Artigo – Democracia diabética – por Juliano Domingues*

Mário Flávio - 24.12.2017 às 10:14h

O Brasil está doente. Suas instituições políticas têm cronicamente se deteriorado de modo paulatino. Assim como a América Latina em geral, o País sofre de democracia diabética, enfermidade capaz de nos levar a uma espécie de necrose institucional. O diagnóstico é do Latinobarômetro, ONG com sede no Chile, responsável pela publicação anual do resultado de 20 mil entrevistas aplicadas em 18 países.

Às portas de 2018, ano eleitoral, os resultados alertam para o risco de colapso do sistema. Nosso tecido social está fortemente comprometido pela descrença. Na América Latina, 30% se dizem satisfeitos com a democracia. No Brasil, a situação é pior: apenas 13% possuem esse sentimento. Além disso, 97% dos brasileiros acreditam que se governa apenas para os poderosos, enquanto o povo é esquecido. Em termos de relações interpessoais, vive-se um salve-se quem puder. Somente 7% dizem confiar nos outros.

Pode servir de consolo o fato de não haver forte evidência da associação entre confiança interpessoal e democracia. O que conta, mesmo, é a confiança nas instituições. O problema é que, nesse ponto, a situação também é crítica. Somos o país cuja população menos confia nos governos (8%) e nos partidos políticos (7%). Por outro lado, estamos, entre os que mais confiam nas Forças Armadas (50%). A partir da série histórica de dados (1996-2017), percebe-se o quanto a tese da democracia consolidada é falaciosa. Essa percepção é ainda maior entre a população. Apenas 1% considera o Brasil uma democracia plena.

Também não se sustenta nos números a hipótese segundo a qual está em curso um processo de consolidação democrática. Os indicadores políticos e sociais apontam para um movimento de “desconsolidação”. O Brasil é o último na escala de desenvolvimento democrático (4,4) ao lado de El Salvador e abaixo da média latino-americana (5,5). Sabe-se que a genética é um forte fator de risco quando se trata de diabetes. Sem se desvencilhar do nosso legado autoritário, o processo de redemocratização do Brasil nunca passará de um mal entendido.

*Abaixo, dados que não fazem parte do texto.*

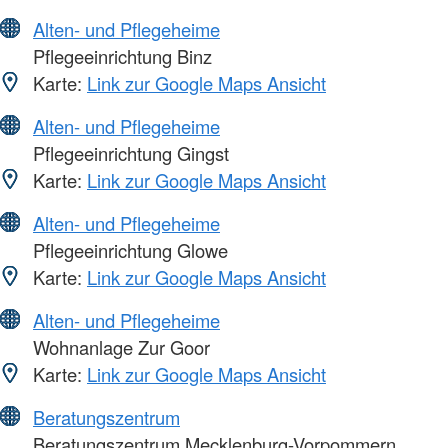
Alten- und Pflegeheime
Pflegeeinrichtung Binz
Karte:
Link zur Google Maps Ansicht
Alten- und Pflegeheime
Pflegeeinrichtung Gingst
Karte:
Link zur Google Maps Ansicht
Alten- und Pflegeheime
Pflegeeinrichtung Glowe
Karte:
Link zur Google Maps Ansicht
Alten- und Pflegeheime
Wohnanlage Zur Goor
Karte:
Link zur Google Maps Ansicht
Beratungszentrum
Beratungszentrum Mecklenburg-Vorpommern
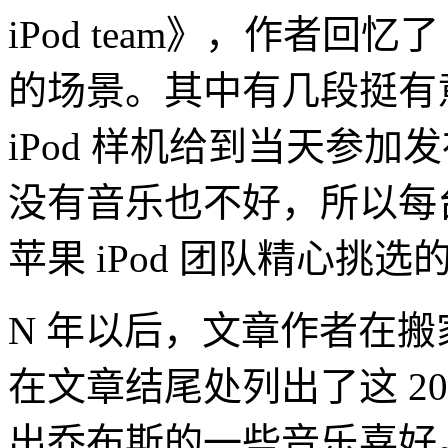
iPod team》，作者回忆了
的场景。其中有几段挺有意
iPod 样机给到当天参
没有音乐也不好，所以每台
苹果 iPod 团队精心挑选的 
N 年以后，文章作者在搬
在文章结尾处列出了这 2
出乔布斯的一些音乐喜好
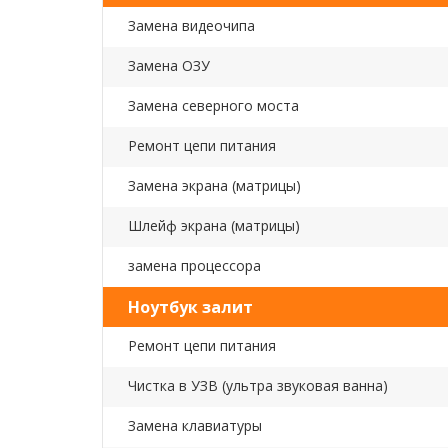
Замена видеочипа
Замена ОЗУ
Замена северного моста
Ремонт цепи питания
Замена экрана (матрицы)
Шлейф экрана (матрицы)
замена процессора
Ноутбук залит
Ремонт цепи питания
Чистка в УЗВ (ультра звуковая ванна)
Замена клавиатуры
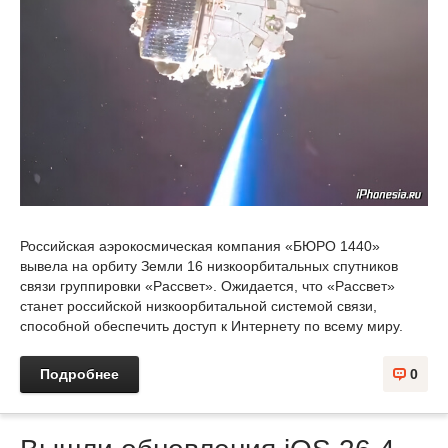
Российская аэрокосмическая компания «БЮРО 1440»
вывела на орбиту Земли 16 низкоорбитальных спутников
связи группировки «Рассвет». Ожидается, что «Рассвет»
станет российской низкоорбитальной системой связи,
способной обеспечить доступ к Интернету по всему миру.
Подробнее
0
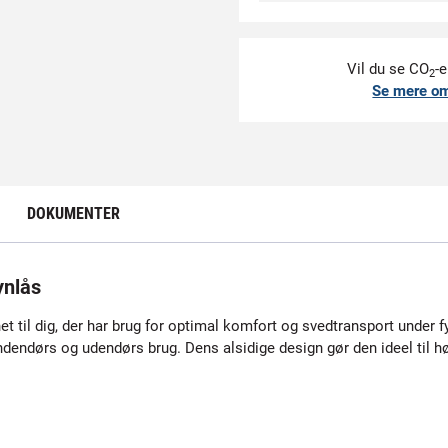
Vil du se CO
-e
2
Se mere o
DOKUMENTER
ynlås
 til dig, der har brug for optimal komfort og svedtransport under f
ndendørs og udendørs brug. Dens alsidige design gør den ideel til høj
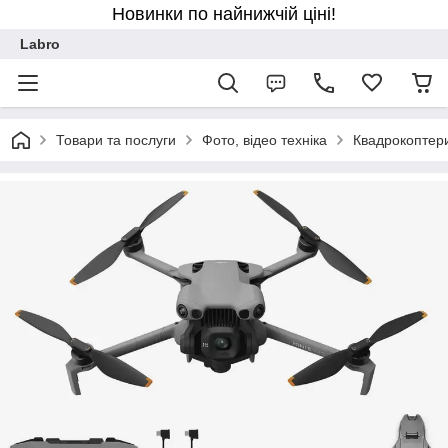
Новинки по найнижчій ціні!
Labro
Товари та послуги
Фото, відео техніка
Квадрокоптер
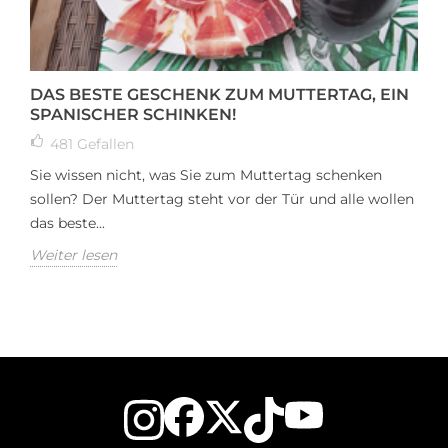
DAS BESTE GESCHENK ZUM MUTTERTAG, EIN
SPANISCHER SCHINKEN!
481
Gefallen
Sie wissen nicht, was Sie zum Muttertag schenken
sollen? Der Muttertag steht vor der Tür und alle wollen
das beste...
Weiter lesen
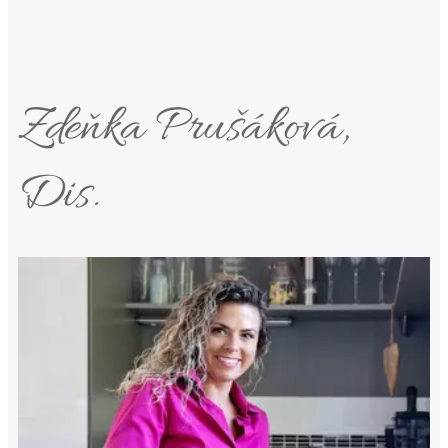
Zdeňka Prušáková,
Dis.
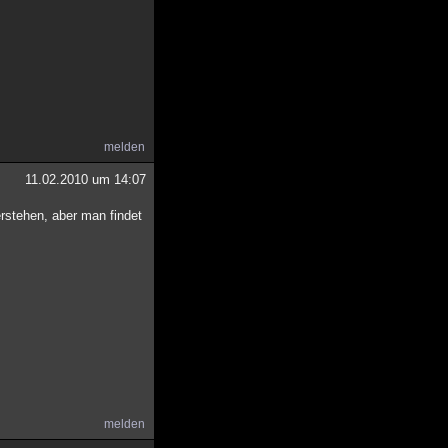
melden
11.02.2010 um 14:07
rstehen, aber man findet
melden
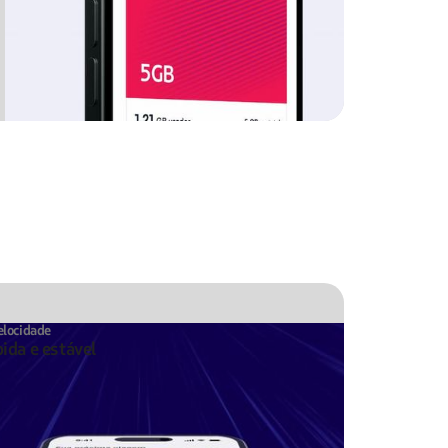
elocidade
ida e estável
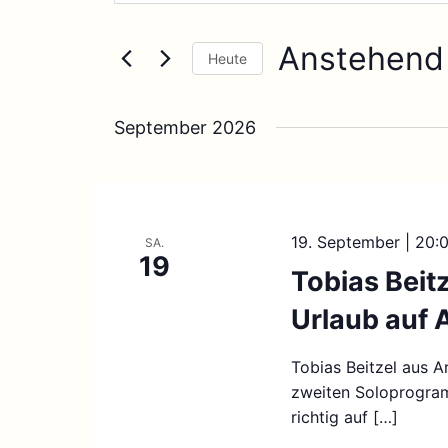
und
Suche
Ansichten,
nach
Anstehend
Navigation
Veranstaltungen
Heute
Schlüsselwort.
Datum
wählen.
September 2026
19. September | 20:
SA.
19
Tobias Beit
Urlaub auf
Tobias Beitzel aus A
zweiten Soloprogra
richtig auf […]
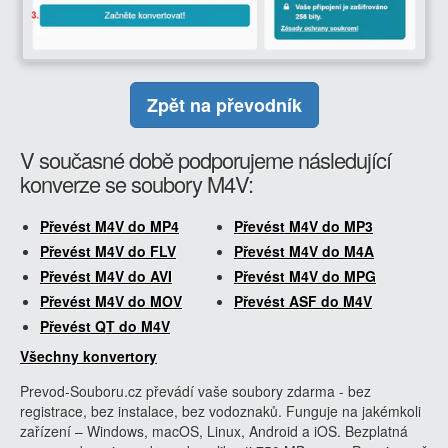
Zpět na převodník
V současné době podporujeme následující
konverze se soubory M4V:
Převést M4V do MP4
Převést M4V do MP3
Převést M4V do FLV
Převést M4V do M4A
Převést M4V do AVI
Převést M4V do MPG
Převést M4V do MOV
Převést ASF do M4V
Převést QT do M4V
Všechny konvertory
Prevod-Souboru.cz převádí vaše soubory zdarma - bez
registrace, bez instalace, bez vodoznaků. Funguje na jakémkoli
zařízení – Windows, macOS, Linux, Android a iOS. Bezplatná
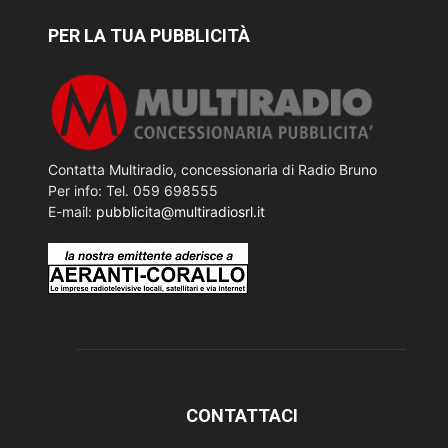
PER LA TUA PUBBLICITÀ
Contatta Multiradio, concessionaria di Radio Bruno
Per info: Tel. 059 698555
E-mail:
pubblicita@multiradiosrl.it
CONTATTACI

Os números do Latinobarômetro apenas reforçam o que parte minoritária dos pesquisadores em Ciência Política no Brasil alerta há um bom tempo: vive-se uma aparência de democracia. Essa talvez seja a maior ameaça à recuperação do paciente. Mas o pulso ainda pulsa. Só não se sabe até quando.

*Juliano Domingues é doutor em Ciência Política, com pós-doutorado em Comunicação, e professor da Unicap.